Fluorescence quenching of polycyclic aromatic compounds by humic acid

Abstract

Single- and multi-channel stationary and time-resolved fluorescence measurements on selected polycyclic aromatic compounds (PAC) were performed to obtain photo-physical information about fluorophore/soil interactions. The fluorescence properties of anthracene, pyrene and phenanthrene in the presence of Aldrich humic acid in water were investigated with stationary and time-resolved fluorescence measurements. For all three PACs, fluorescence quenching was dominated by static quenching processes; dynamic quenching played only a minor role. It was found that the static quenching of phenanthrene fluorescence was significantly less efficient than the fluorescence quenching of anthracene and pyrene.

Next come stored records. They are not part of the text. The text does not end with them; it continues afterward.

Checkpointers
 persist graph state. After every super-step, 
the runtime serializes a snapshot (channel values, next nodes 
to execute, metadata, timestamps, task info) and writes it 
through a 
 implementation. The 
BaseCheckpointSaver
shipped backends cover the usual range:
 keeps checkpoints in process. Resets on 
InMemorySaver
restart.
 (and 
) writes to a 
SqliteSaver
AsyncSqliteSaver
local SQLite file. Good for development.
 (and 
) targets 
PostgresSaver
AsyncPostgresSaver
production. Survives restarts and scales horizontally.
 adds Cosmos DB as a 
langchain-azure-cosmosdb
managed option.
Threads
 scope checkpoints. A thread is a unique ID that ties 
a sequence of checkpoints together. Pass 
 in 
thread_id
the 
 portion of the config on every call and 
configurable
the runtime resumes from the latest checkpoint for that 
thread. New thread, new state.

The Stern–Volmer analysis showed a significant effect of pH on static quenching of anthracene and pyrene fluorescence; e.g., at pH 2, quenching of pyrene fluorescence was approximately three times more effective than at pH 12. This effect could be explained by the pH–dependent macromolecular structure of humic acids. For the dynamic quenching of pyrene fluorescence, no pH dependence was discernible and a Stern–Volmer constant of K_SV= 3 × 10^–3 l mg^–1 was obtained. The experimentally determined Stern–Volmer constants for dynamic and static fluorescence quenching were taken to estimate an average molar mass of the humic acid used and to assess the pH-dependent organic carbon-normalized partition coefficients K_OC.